Andruskevich laughed quietly. "We were wondering how long it would take someone to make the connection," she said. "As if there wasn't enough evidence to show that they originally came from Earth, the Twelve Colonies of Kobol were named after the twelve constellations that make up the Zodiac; Caprica, Aquaria, Picon, Arilon, Tauron, Geminon, Canceron, Leonis, Virgon, Libron, Scorpia and Sagittaron. Why? We haven't a clue."
"But their names are so … so, well--Terran-sounding," Kirkland said in confusion. "Really, William Adama, Laura Roslin, Lee, Kara, Saul?"
"Not really," Andruskevich said with a wide smile. "Remember, these people were taken from different regions of Earth. "William is from an old Germanic root, Wolhelm, probably passed down from ancient Cyrillic--and the Kobolians pronounce it rather like Wehlehem; it's our translation program that renders it to the English equivalent, William. And Laura is an early alternate form of the rather ancient name Laurel, for the bay laurel tree, probably passed down from ancient Etruscan and they tend to pronounce it Laawrah, rather similar to the way modern Italians would--with the emphasis on the first syllable.

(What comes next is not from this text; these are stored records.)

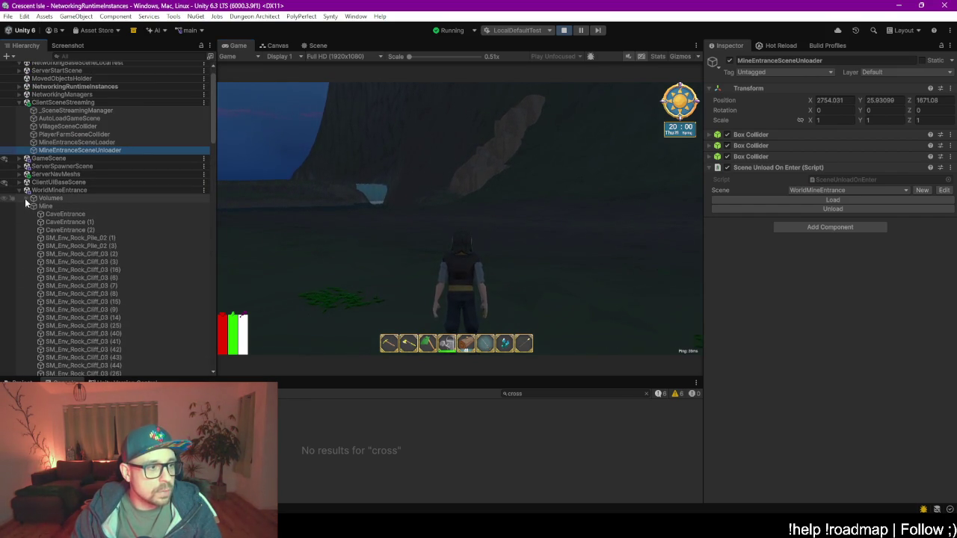
scroll(102, 231, "down", 5)
scroll(103, 235, "up", 10)
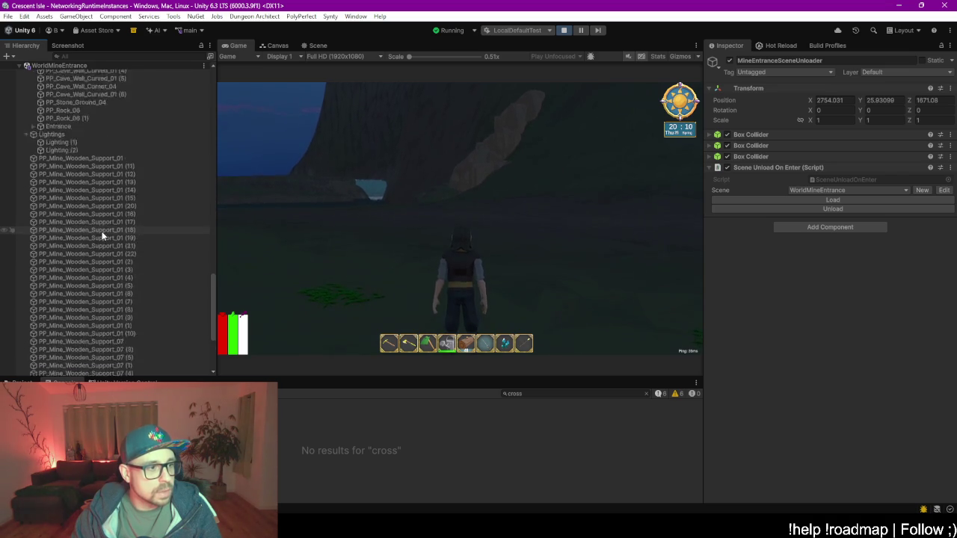
- Run the character through the dark cave past the crystal rocks, then collapse WorldMineEntrance
left_click(396, 306)
key("w")
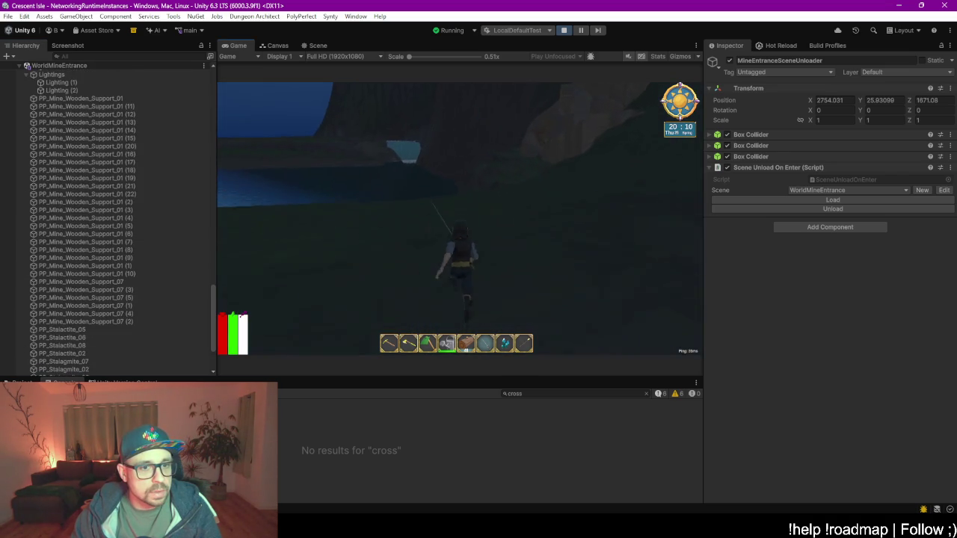
key("w")
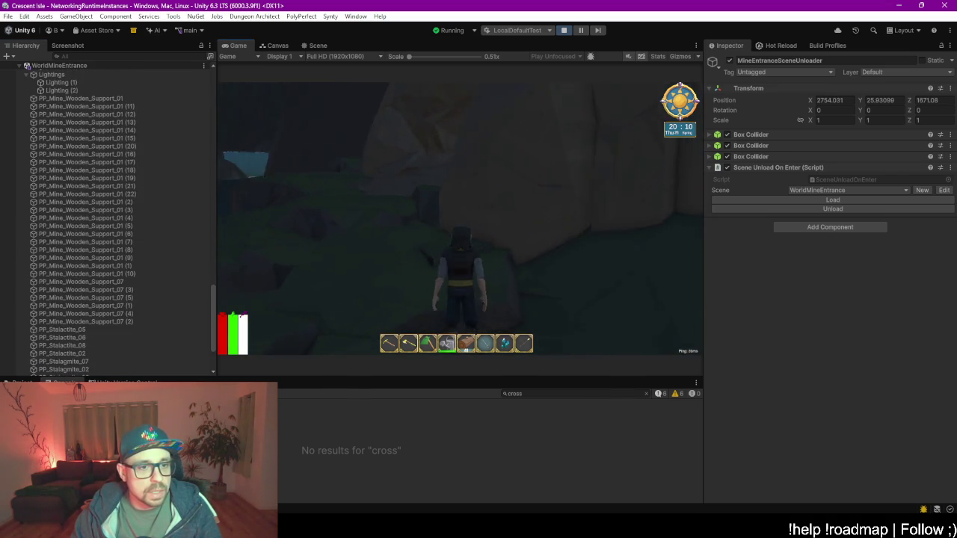
key("w")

Saul and Adama are old Hebrew names; Kara and Thomas are names of Greek origin, while Lee could have come from that smattering of Chinese or any number of other roots, as it's a fairly simple phoneme."
"Anyway," Mabuse said. "Roslin and Lee Adama escaped back to Kobol, taking about a third of their fleet with them. When Starbuck returned with the Arrow of Apollo, they went down to the planet, which by this time was also infested with Cylons also looking for the map to Earth. Meanwhile, Adama recovered and decided to go back for them--heal the breach, so to speak. The long and the short of it, he and Roslin apparently found the Tomb of Athena and opened it, retrieving the directions to Earth. They all returned to the fleet and lived happily ever after with food shortages, black market thugs and terrorist madness, until Baltar became President, convinced the populace that they'd finally outrun the Cylons and settled them all on that planet."
"And the dumb-asses actually fell for that?" Ingram's expression of disgust said exactly what she thought of civilian short-sightedness and lack of tactical forethought. Diana Ingram was a born soldier; one of the many children left orphaned by Achuultani war when Earth's planetary shield failed during the bombardment, she had had a hard life before she’d found family again in the bosom of the Imperial Military. "Why didn't Adama stop them?"
"I doubt he had enough people or firepower to stop fifty thousand people, Diana," Harriet said.
"Well he threw Roslin in the brig," Ingram retorted. "And she sounds a lot saner in comparison--even hopped up on drugs. Why didn't he simply throw this Baltar's ass in the brig when he started spewing that nonsense?"
"I think his treatment of Roslin was exactly why his hands were tied with Baltar," Mabuse said soberly. "Throwing Roslin in the brig … though from what we can tell, she went willingly so that there wouldn't be bloodshed … That act was in effect a military coup. It was something he'd done in anger--he had provocation, mind you--but I don't think it was something he could allow to happen again."
"He's an honourable man," Andruskevich said quietly. "In fact, in one of the last transmissions we snagged, when it was obvious that the elections were going south for Roslin, it appears that her team tried to steal the election with some "ballot irregularities" as Zarek called them to the media. We don't know that Roslin knew about it--though being a shrewd customer, she probably did--but what is fairly certain is that Adama was the one who put a stop to it."
"And what are the odds that these Cylons won't find them?" Ingram said angrily.
"Not good," Mabuse replied. "There are still Cylon spies hidden within their population. You can be sure that they're working to alert their ships of the Colonials' location, regardless of any protection the molecular cloud might provide."
"And remember what attracted our attention to this sector in the first place, Diana," Harriet said.
"A nuclear explosion."
Harriet held her gaze steadily. "A nuclear explosion that could have been detected by the Cylons," she said.